#### What is required:
Output the opening lines of the records exactly. End with the line that contains "nouveautés et les".

#### Supplied records:
====================
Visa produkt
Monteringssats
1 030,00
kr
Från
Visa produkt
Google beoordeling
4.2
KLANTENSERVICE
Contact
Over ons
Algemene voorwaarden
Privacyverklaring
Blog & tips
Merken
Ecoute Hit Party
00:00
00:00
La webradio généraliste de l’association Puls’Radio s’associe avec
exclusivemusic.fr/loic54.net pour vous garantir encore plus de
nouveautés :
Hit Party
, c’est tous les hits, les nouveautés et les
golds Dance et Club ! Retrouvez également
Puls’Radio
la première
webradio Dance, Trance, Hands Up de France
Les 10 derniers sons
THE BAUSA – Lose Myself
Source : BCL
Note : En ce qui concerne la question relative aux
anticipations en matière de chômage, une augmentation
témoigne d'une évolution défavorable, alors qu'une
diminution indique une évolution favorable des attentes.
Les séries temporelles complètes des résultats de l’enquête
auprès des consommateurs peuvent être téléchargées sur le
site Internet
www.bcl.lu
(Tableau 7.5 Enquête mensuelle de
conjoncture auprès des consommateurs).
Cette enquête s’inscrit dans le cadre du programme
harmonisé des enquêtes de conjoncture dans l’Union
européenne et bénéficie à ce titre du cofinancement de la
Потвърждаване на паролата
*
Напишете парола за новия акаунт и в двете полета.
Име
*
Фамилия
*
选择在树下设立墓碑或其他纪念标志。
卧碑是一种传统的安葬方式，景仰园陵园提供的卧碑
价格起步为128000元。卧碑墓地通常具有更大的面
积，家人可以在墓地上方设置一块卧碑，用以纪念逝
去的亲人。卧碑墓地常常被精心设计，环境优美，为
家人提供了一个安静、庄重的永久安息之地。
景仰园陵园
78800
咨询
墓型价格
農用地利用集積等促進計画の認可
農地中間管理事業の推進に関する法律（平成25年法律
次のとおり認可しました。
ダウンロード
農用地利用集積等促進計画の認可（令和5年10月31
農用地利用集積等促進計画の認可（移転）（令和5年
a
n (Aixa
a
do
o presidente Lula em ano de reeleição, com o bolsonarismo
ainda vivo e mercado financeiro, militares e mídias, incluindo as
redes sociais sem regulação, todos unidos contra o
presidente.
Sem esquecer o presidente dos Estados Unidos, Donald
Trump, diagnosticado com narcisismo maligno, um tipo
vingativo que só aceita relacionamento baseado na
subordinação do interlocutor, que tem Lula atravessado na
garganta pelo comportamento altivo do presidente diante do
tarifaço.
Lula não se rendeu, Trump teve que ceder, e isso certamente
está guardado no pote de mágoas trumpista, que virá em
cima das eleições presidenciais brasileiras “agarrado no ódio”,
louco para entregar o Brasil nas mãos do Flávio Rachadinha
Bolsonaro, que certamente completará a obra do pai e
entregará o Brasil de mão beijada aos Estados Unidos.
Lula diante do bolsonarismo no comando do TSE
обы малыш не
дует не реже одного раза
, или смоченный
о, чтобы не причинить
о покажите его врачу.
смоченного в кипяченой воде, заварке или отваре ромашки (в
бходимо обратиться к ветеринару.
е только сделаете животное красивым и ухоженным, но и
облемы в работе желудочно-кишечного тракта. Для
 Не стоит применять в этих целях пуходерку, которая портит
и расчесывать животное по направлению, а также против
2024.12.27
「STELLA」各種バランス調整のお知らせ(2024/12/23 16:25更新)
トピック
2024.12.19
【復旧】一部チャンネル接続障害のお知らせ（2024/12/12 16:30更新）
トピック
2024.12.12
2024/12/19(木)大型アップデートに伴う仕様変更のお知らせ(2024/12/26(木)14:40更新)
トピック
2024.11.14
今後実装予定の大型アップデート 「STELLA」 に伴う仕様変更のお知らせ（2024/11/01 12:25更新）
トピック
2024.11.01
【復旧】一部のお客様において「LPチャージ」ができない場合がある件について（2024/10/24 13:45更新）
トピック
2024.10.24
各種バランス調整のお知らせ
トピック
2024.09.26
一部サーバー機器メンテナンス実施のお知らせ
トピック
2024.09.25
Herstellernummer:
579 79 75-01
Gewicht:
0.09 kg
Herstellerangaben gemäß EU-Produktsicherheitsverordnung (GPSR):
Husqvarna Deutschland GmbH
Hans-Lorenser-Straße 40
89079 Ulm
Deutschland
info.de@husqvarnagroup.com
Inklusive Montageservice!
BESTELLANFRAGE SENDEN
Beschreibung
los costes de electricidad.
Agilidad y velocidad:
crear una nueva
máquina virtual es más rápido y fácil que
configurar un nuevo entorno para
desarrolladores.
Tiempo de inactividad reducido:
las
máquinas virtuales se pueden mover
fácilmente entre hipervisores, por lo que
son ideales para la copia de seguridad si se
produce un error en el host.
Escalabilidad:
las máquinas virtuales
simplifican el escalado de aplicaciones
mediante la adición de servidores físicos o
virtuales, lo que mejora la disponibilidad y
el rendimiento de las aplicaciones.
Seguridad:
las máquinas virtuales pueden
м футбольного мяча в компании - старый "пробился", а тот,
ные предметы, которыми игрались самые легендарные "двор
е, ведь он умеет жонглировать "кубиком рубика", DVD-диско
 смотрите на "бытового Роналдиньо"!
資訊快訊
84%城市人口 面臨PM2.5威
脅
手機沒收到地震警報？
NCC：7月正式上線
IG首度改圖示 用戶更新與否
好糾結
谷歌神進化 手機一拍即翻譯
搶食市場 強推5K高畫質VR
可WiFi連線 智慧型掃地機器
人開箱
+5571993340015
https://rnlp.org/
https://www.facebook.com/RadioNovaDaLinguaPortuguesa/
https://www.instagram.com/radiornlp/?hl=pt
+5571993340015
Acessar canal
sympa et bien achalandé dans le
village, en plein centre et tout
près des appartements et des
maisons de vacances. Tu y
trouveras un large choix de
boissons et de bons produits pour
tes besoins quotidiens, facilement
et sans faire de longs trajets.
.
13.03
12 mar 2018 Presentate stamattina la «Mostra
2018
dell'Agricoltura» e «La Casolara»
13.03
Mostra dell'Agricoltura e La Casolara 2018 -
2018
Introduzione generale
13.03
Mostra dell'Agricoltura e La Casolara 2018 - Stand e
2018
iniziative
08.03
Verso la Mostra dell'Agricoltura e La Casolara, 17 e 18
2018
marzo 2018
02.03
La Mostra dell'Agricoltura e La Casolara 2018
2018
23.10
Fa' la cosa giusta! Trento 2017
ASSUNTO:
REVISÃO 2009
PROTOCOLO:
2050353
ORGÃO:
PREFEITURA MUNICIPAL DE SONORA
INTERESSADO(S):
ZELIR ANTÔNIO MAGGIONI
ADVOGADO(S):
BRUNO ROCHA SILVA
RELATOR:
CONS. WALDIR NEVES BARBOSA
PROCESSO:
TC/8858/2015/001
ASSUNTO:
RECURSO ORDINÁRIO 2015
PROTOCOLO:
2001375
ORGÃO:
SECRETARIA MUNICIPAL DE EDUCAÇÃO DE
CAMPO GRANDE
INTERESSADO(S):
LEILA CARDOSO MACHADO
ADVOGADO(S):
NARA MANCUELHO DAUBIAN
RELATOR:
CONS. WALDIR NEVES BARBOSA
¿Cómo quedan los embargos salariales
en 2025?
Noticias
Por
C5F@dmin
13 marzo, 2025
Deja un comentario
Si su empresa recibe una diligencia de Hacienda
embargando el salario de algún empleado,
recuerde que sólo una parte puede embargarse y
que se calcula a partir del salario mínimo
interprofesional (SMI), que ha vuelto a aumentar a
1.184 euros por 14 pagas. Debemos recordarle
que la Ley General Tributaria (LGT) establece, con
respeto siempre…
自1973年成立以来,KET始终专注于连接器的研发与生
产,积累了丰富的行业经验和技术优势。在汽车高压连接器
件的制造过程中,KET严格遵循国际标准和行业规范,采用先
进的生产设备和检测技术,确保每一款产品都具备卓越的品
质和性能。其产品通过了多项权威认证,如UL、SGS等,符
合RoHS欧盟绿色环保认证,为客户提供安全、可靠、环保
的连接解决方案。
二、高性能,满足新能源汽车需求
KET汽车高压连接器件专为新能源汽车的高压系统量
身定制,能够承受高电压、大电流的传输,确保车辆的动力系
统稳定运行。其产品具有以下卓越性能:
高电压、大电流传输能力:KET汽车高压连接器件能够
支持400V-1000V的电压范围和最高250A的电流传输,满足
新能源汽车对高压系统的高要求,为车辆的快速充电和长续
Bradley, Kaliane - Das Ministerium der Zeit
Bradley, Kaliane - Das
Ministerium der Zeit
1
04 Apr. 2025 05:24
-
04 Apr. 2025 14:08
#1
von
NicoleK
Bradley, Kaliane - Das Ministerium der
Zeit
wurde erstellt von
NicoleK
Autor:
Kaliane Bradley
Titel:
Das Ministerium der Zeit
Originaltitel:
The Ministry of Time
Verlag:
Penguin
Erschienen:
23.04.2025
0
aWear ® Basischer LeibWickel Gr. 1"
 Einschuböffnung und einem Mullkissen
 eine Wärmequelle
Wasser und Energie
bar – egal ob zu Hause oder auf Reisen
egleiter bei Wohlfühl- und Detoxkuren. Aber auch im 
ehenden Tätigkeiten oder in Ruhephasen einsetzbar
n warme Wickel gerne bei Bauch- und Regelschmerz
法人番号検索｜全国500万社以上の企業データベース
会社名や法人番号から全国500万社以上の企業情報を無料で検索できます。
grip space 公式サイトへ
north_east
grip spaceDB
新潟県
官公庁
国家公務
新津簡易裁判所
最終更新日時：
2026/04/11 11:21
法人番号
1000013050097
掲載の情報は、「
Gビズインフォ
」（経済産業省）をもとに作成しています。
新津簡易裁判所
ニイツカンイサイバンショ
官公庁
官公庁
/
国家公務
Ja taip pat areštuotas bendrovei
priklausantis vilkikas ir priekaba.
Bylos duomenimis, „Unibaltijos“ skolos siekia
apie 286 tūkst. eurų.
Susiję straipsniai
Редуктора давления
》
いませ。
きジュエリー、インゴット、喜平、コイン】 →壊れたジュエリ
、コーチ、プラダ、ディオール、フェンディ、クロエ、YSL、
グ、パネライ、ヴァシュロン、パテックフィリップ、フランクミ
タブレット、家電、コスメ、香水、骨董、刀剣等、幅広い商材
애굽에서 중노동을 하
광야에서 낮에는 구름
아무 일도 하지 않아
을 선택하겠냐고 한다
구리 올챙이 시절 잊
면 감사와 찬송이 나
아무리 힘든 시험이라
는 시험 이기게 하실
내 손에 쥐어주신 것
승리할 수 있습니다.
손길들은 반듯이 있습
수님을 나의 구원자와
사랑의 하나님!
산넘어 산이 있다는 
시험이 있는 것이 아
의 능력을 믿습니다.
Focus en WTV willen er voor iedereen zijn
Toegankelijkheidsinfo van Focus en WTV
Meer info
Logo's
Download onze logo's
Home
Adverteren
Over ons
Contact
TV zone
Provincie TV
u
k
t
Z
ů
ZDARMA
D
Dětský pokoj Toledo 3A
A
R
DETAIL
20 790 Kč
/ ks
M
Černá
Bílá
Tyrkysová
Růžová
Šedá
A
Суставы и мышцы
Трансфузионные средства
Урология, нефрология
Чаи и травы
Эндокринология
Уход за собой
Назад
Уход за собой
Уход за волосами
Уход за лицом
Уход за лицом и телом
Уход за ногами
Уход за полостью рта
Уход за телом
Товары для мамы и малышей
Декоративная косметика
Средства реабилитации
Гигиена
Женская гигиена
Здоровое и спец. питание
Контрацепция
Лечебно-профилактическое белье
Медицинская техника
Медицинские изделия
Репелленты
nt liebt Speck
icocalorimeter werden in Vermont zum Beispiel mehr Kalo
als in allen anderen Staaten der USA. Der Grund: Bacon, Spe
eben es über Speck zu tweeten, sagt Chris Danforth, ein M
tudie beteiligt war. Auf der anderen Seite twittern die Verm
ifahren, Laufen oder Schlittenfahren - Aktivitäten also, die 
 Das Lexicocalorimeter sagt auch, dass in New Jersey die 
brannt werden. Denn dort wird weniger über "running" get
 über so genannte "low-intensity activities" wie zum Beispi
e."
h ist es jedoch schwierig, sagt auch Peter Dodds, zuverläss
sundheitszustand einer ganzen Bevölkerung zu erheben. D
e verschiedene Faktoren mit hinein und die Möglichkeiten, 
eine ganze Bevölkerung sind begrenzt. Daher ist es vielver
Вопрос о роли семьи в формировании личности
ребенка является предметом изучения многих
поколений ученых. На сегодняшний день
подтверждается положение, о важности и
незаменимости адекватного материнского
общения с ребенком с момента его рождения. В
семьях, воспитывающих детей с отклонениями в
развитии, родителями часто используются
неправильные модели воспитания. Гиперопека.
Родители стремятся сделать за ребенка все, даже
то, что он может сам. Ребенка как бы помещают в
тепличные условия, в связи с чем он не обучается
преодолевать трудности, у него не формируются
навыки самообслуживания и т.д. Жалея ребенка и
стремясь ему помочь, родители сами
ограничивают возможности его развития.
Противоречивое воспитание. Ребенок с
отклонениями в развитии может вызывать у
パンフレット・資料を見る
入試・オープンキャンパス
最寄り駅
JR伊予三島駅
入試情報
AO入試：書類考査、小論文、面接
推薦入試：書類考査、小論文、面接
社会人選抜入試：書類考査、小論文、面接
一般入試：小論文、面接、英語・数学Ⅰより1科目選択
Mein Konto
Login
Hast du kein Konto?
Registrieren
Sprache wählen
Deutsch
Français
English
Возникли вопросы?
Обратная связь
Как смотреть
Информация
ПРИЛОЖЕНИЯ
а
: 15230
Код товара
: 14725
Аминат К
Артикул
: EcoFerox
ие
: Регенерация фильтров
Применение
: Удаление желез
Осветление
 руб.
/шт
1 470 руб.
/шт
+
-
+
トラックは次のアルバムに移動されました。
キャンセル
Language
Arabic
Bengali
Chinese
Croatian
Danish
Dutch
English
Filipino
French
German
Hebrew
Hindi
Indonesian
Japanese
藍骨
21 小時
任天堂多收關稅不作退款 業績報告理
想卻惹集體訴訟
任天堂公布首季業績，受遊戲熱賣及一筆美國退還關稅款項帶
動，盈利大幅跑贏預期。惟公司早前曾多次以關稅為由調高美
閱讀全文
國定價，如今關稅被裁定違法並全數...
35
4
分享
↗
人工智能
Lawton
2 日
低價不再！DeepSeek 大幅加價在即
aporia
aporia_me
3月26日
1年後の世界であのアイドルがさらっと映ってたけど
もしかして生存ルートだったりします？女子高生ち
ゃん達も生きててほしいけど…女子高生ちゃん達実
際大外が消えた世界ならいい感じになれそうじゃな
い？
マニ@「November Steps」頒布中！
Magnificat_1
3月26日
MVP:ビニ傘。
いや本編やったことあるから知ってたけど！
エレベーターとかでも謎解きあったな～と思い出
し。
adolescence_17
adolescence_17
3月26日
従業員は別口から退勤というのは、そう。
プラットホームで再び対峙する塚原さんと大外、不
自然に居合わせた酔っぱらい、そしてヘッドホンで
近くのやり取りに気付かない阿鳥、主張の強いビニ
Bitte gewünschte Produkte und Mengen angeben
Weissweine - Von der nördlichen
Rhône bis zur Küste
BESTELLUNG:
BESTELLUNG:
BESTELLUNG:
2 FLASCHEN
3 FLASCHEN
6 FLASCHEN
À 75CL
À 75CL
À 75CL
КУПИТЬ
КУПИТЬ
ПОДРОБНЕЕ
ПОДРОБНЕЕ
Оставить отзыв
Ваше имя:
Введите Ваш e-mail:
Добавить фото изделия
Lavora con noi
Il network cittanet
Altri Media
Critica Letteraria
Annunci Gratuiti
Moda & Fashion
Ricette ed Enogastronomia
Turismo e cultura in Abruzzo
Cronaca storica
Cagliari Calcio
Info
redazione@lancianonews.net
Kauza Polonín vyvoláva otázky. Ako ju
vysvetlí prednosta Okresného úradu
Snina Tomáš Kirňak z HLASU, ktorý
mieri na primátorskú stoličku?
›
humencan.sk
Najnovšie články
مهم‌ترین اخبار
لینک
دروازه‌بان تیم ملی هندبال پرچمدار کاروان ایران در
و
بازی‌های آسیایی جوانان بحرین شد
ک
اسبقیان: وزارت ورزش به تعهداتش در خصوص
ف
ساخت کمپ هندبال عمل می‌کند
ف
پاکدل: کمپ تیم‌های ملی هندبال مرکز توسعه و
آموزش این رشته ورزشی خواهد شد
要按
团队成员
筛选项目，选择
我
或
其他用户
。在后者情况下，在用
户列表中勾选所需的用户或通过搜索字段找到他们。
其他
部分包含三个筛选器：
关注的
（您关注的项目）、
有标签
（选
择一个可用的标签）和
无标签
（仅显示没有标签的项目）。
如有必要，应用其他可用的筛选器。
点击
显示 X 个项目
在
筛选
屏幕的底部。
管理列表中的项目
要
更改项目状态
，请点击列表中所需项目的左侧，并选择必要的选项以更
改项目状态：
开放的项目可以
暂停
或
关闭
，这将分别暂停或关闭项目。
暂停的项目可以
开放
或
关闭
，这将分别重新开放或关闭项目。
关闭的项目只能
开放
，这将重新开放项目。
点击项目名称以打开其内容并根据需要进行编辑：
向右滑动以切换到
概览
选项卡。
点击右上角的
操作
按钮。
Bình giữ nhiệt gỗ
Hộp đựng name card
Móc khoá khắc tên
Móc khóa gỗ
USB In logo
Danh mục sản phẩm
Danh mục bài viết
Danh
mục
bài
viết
====================
#### Result of this exercise:
Visa produkt
Monteringssats
1 030,00
kr
Från
Visa produkt
Google beoordeling
4.2
KLANTENSERVICE
Contact
Over ons
Algemene voorwaarden
Privacyverklaring
Blog & tips
Merken
Ecoute Hit Party
00:00
00:00
La webradio généraliste de l’association Puls’Radio s’associe avec
exclusivemusic.fr/loic54.net pour vous garantir encore plus de
nouveautés :
Hit Party
, c’est tous les hits, les nouveautés et les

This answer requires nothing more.